The way in which we consume food has hugely transformed since the turn of the century. We take a look at how the industry is evolving as it adopts new technologies.
When we talk about technology, food isn’t often the first thing that comes to mind. But that seems to be changing as more and more of us utilise delivery apps, meal-prep services and subscription boxes.
Not only that, the food industry is also utilising advancements in technology to improve the supply-chain, manufacturing processes and even to tackle malnutrition due to food shortages. We explore the various ways technology is both challenging and changing the food industry.
Internet of Things
The Internet of Things (IoT) refers to the increasing number of electrical devices that are connected to the internet, pretty much at all times. The industry is said to be worth a whopping £100 billion, and it’s clear to see why when we individually engage with 601 internet-connected devices every single day. Woah!
But how does the IoT impact the food industry? From improving manufacturing processes and food safety to how products get to market, the IoT has a surprisingly important role to play within the industry.
Improving Food Safety
Food safety is quite obviously one of the most important things within the industry. Tech advancements and the IoT has drastically changed food safety procedures throughout the globe. Real-time tracking is one of the most useful tools as manufacturers can closely monitor critical factors such as temperature and intervene as soon as a problem arises. Thus, reducing waste due to contamination or other conditions, and ensuring every item that leaves the factory is safe for human consumption.
Supply Chain Traceability
Traceability throughout the supply chain is becoming increasingly important to customers as society places more and more emphasis on protecting the environment and reducing carbon emissions. Enabling customers to track exactly where their food comes from and the journey it’s been on to arrive in UK supermarkets, allows them to make informed decisions when it comes to their food. For brands, it demonstrates honesty and transparency and helps to build customer trust.
Traceability is also important when it comes to finding the origins of foodborne viruses – the recent pandemic highlights the importance of this capability.
The dark kitchen phenomenon has been silently growing and expanding over the past few years, but has only really become recognised in recent months. Dark kitchens (also known as ghost, shadow or cloud kitchens) are solely focused on catering to the take-away market. Often located within industrial units or warehouses in undesirable areas where overheads are low, these kitchens create various dishes which they primarily sell via delivery apps such as JustEat and Deliveroo.
The growth of dark kitchens accelerated during the pandemic with businesses having to pivot so quickly in order to stay afloat. Now there are approximately 750 dark kitchens in the UK, so they’re clearly going down very well! In our ‘I want it now’ society, it’s clear that dark kitchens have read the room exceptionally well and technology has allowed them to flourish!
Reducing Food Waste
Approximately 1.3 billion tons of food goes to waste every year – shocking right? But the IoT is set to drastically reduce this statistic by continuously monitoring the condition and temperature of food and alerting supervisors and managers when something goes awry.
Additionally, ‘Smart Farming’ is based on the IoT and helps farmers to increase efficiency, thus reducing food waste.
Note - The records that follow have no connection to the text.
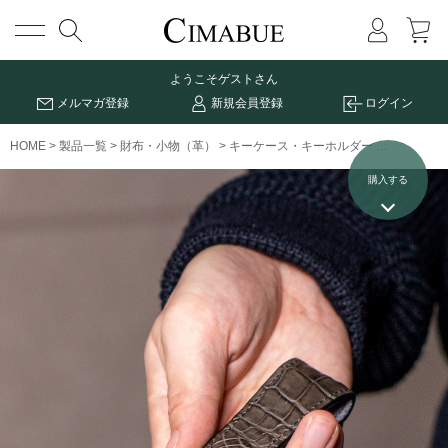
メニュー
ようこそ
ゲストさん
メルマガ登録
新規会員登録
ログイン
HOME
製品一覧
財布・小物（革）
キーケース・キーホルダー
ナイルクロ
購入する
There are many tools used to do this, ranging from smart agriculture sensors to livestock tracking devices, agricultural drones and smart greenhouses. A great example is SmartRisk by Cropin which is a predictive monitoring solution for farmers so they can easily identify the poor-performing areas of land within their plot and focus their attention elsewhere.
Improved Manufacturing Processes
Technology has streamlined the food manufacturing process as businesses become more automated and more reliant on the IoT. Many food manufacturing plants have streamlined their traditional processes (such as conveyor picking) by implementing automated machinery and robotics in order to increase productivity and reduce error.
The increased level of automation enables employees to spend their time on more complex tasks as they can rely on automated machinery to get repetitive jobs done to a high-standard.
Overall, it’s clear that technology has had a huge influence on all aspects of the food industry and we can’t wait to see how it evolves over the next few years!